-- SOURCE PASSAGE --
"No assertion is ever known with certainty...
but that does not stop us making assertions."Carneades, 214-129 BCE
"The facts were always fuzzy or vague or inexact... Science treated the gray or fuzzy facts as if they were the black-white facts of math. Yet no one had put forth a single fact about the world that was 100% true or 100% false."Bart Kosko, Fuzzy Thinking, 1994, Preface
Logic to most people relates to two state thinking, the idea that the outcome can only be either true or false, 1 or 0, right or wrong. This form of logic dates back to ancient Greece and is perfectly adequate to answer simple questions in single dimensions, for example, if A is 1 and B is 0 what is A AND B ? It can be extended, as is done in Boolean algebra to more complex questions, as long as all the parts can be described using the same restricted alphabet of two symbols. Such logic is a deductive way of understanding consequences, and a highly valuable intellectual technique.
But this sort of logic is inadequate when we need to reason about variables that have more than two values, or in cases where multiple incompatible variables are involved. Yet we still need to make decisions in these cases, so how can we proceed ? Bivalent, or two state, logic is just a sub-set of a more powerful type of logic known as fuzzy logic, so here we will introduce this subject and show how it can be used to evaluate choices both in the multi-valued scenarios of one variable and more importantly in the multi-dimensional scenarios common to complex systems incorporating multiple variables.
The logic employed in computers is of the two valued kind, which we can represent by voltages, 0 and 1. In real computer logic chips the output changes suddenly when the input exceeds a threshold value, so we can say that all inputs between 0V and 0.5V will give one output and those between 0.5V and 1V will give the other. If we plot input voltage against output we get a step function. Many other less sharp functions are possible, including a linear function that goes smoothly from 0 to 1 in a straight line.

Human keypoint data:
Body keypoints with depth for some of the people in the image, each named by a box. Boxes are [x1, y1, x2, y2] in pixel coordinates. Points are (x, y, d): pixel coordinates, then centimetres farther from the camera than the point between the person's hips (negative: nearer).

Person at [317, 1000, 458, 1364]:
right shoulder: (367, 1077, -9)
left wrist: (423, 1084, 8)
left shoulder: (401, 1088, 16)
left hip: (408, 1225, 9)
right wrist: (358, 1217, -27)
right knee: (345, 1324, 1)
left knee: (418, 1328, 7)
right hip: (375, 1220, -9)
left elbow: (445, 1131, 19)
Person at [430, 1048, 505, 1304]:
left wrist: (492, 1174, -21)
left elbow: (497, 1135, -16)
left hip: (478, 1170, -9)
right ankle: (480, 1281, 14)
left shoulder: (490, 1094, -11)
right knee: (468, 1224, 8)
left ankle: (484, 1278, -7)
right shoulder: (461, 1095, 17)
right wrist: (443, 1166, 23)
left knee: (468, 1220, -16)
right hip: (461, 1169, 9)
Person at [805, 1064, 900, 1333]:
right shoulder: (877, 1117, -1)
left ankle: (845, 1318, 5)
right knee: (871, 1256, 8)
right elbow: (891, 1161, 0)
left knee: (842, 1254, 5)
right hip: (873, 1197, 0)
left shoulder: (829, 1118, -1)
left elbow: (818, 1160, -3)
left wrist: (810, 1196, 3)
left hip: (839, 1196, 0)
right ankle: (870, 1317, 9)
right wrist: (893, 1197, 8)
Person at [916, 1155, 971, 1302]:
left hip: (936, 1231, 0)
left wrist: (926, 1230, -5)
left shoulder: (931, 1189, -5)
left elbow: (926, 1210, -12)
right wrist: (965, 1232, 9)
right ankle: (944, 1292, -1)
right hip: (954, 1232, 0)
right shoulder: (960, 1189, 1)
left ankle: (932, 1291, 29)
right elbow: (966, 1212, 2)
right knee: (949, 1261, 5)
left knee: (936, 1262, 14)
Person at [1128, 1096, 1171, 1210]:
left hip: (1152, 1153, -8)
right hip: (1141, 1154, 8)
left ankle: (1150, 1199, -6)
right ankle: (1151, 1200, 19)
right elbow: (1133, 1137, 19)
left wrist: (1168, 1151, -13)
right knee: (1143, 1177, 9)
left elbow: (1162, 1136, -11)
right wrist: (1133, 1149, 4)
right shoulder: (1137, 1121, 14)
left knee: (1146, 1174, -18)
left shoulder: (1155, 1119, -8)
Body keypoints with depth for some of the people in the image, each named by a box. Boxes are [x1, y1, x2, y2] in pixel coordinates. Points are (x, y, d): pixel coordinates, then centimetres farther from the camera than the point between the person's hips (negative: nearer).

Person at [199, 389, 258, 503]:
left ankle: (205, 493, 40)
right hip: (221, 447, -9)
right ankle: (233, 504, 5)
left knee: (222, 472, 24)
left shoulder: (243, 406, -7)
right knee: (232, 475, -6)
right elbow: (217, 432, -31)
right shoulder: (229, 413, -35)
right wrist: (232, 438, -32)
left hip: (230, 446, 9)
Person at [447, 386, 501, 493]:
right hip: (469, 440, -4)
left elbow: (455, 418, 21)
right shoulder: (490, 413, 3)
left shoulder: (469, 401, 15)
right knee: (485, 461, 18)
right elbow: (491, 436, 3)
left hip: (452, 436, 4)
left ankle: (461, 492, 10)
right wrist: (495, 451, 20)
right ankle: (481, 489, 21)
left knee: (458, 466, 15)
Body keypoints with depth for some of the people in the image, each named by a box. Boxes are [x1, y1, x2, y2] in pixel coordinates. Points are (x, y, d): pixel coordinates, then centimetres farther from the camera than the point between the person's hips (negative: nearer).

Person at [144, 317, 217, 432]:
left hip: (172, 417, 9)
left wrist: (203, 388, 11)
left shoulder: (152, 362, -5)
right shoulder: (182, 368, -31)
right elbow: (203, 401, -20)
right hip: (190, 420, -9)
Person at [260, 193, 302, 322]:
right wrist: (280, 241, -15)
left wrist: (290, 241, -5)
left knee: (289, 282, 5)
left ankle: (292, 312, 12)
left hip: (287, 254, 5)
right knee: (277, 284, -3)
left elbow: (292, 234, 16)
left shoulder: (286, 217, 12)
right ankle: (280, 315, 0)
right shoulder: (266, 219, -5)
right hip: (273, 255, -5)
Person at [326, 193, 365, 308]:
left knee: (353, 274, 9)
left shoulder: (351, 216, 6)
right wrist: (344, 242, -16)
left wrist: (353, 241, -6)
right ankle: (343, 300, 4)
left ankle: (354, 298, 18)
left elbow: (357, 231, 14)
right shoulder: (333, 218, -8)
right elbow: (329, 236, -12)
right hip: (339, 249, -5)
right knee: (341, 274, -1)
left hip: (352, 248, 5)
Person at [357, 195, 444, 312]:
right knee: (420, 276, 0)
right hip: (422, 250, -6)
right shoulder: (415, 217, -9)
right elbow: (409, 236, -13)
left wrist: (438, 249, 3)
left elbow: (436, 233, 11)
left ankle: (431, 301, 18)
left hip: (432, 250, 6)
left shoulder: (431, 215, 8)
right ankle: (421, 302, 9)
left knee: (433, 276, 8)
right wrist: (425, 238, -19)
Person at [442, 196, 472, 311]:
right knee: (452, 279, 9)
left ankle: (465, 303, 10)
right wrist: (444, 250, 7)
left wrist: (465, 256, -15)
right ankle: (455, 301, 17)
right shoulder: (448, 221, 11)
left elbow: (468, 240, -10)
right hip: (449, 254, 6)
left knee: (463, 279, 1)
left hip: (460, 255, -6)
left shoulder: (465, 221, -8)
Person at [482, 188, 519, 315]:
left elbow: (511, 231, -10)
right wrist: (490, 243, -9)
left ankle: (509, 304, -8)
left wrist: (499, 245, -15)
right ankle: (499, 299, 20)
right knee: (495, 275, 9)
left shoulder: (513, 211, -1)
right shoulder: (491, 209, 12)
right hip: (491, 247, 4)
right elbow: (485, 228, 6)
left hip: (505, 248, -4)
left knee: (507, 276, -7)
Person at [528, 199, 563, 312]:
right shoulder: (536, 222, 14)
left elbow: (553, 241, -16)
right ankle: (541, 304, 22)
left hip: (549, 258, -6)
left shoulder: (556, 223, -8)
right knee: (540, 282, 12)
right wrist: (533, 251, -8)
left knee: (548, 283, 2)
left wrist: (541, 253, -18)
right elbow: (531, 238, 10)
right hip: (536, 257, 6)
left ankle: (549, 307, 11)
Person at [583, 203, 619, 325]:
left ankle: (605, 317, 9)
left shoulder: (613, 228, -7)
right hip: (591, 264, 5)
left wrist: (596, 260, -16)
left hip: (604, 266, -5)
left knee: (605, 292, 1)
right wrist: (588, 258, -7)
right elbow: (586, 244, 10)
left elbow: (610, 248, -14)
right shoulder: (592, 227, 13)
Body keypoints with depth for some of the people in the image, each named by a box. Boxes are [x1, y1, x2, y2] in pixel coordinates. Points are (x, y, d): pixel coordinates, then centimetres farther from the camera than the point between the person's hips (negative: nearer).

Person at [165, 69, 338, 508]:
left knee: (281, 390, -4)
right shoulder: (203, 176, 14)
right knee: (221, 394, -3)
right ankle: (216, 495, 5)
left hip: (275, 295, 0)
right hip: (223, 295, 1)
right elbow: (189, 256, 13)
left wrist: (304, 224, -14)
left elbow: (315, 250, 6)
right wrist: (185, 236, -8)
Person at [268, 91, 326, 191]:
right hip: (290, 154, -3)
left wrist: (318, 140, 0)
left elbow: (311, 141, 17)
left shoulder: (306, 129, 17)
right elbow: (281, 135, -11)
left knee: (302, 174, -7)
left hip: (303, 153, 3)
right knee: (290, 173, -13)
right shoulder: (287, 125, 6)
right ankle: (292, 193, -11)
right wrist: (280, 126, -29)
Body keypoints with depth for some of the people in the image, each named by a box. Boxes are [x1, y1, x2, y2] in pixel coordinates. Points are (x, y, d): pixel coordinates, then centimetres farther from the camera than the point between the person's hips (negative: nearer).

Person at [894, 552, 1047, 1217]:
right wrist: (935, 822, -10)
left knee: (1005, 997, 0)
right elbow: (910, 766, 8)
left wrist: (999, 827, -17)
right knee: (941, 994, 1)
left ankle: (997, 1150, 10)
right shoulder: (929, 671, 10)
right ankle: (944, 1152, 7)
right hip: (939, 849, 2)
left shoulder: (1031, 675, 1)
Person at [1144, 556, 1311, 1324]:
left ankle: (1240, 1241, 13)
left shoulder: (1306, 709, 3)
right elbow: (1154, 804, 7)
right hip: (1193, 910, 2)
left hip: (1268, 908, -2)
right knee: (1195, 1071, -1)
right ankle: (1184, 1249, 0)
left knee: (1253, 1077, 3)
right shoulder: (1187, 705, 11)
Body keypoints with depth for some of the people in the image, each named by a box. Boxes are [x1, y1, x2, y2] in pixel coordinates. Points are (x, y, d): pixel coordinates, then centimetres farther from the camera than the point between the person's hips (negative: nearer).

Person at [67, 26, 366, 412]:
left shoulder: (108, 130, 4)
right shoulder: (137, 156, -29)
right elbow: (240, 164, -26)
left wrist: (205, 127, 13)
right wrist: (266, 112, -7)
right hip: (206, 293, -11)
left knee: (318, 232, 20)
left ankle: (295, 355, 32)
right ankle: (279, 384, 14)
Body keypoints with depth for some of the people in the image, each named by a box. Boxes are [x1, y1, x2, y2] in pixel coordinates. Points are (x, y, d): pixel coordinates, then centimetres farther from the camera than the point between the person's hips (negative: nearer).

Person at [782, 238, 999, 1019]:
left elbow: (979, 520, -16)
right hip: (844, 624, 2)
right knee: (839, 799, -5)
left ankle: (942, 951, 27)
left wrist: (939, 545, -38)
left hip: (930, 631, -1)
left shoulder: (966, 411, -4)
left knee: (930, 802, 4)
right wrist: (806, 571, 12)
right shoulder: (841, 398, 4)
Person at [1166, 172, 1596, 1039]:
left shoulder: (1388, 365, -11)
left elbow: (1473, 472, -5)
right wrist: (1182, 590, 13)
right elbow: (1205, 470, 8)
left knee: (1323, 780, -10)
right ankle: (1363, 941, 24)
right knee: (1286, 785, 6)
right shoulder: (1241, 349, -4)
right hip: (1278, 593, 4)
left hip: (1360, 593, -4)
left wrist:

-- EXERCISE REQUIREMENTS --
[1] Take the fuzzy logic passage from "The logic employed" through "a straight line." and write it out with "threshold value" replaced by "cutoff value".
[2] Answer these from the fuzzy logic passage:
(a) What book and year are given for the Bart Kosko quotation?
(b) Bivalent logic is described as a sub-set of what type of logic?
(c) What kind of function results from plotting input voltage against output for real computer logic chips?
The rows have nothing to do with what is asked here.

-- ANSWERS FOR THIS EXERCISE --
[1]
The logic employed in computers is of the two valued kind, which we can represent by voltages, 0 and 1. In real computer logic chips the output changes suddenly when the input exceeds a cutoff value, so we can say that all inputs between 0V and 0.5V will give one output and those between 0.5V and 1V will give the other. If we plot input voltage against output we get a step function. Many other less sharp functions are possible, including a linear function that goes smoothly from 0 to 1 in a straight line.

[2]
(a) Fuzzy Thinking, 1994 (Preface)
(b) Fuzzy logic
(c) A step function